"Nurse," she said, "I am in sore trouble about the dream. It bides with
me, and will not cease to puzzle me until I weary for some one to read
it plainly. I would that Queen Bertha's good chaplain were here, for I
might have been helped by him."
Then the nurse came back, quick to hear the sad tone in the voice of her
whom she had tended and loved since she was a child.

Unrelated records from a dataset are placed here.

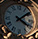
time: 4:08
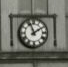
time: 1:56
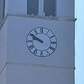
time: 9:50
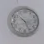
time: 10:25
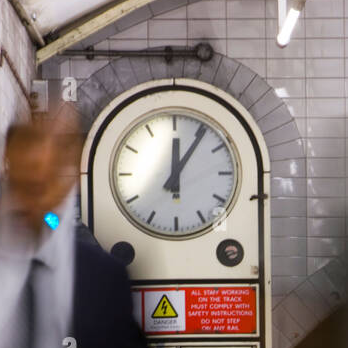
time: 12:05
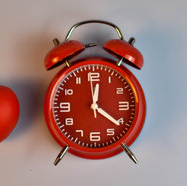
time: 12:21
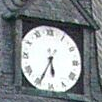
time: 5:34
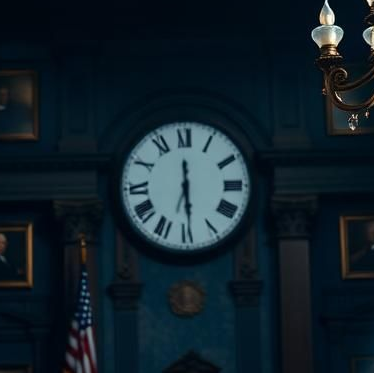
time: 6:29
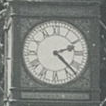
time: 2:22
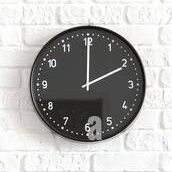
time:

"Why, my pretty, have you been weeping?" she said. "There was naught in
a dream like that to fray you thus."
"Nay, but it has come to me that this place is altogether heathen; and
it may have come from the hand of Freya, the false fiend that they
worship as a goddess, so that I may be ready to wed a heathen. Is there
no Christian in all this place?"
"There are Welsh folk yet left in the marsh," said the nurse, pondering;
"and where there is a Briton there is a Christian, and there, also, will
be a hidden priest. But it would be as much as his life is worth to come
here, even could we find one."
Then Goldberga said, "Alsi is not altogether heathen. If I asked he
would surely grant this."
For she thought that she knew how to gain consent.
"If one can be found, and that is not likely. Well, then, I will ask
Berthun, who is good-natured enough, and most likely will not trouble
about a Christian coming here; and if so, we need not even ask Alsi.